Description of the task>
Among the entries that follow, tally the lines with the string "years". Give no more than the number.

Data extract>
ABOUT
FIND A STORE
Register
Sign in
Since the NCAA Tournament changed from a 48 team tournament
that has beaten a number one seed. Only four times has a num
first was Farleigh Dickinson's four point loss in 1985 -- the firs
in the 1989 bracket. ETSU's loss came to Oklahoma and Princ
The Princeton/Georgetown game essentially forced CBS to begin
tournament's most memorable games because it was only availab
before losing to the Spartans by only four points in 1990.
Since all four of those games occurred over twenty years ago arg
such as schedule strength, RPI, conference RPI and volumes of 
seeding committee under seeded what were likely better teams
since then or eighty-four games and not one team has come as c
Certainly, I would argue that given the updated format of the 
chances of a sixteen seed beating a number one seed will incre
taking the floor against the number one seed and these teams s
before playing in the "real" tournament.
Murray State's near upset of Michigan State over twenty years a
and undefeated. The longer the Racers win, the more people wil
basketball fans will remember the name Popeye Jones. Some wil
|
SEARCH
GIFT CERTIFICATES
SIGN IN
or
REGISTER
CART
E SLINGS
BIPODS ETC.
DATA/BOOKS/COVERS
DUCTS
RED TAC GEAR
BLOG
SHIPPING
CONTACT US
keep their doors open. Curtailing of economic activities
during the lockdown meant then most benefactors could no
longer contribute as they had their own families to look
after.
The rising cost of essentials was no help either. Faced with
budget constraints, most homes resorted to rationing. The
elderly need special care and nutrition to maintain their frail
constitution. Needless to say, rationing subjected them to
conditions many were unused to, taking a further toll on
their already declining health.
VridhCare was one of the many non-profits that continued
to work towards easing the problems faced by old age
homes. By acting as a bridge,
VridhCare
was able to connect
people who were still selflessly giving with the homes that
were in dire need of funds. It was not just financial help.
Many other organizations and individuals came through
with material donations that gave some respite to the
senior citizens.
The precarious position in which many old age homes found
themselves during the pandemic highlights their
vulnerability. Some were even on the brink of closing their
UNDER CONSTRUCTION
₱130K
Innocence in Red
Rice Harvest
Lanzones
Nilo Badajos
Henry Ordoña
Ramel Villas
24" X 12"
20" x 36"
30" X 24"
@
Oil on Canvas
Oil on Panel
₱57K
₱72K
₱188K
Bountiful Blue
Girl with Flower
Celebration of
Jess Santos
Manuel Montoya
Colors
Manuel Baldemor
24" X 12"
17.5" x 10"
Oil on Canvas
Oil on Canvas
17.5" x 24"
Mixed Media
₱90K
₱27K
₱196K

Expected answer>
2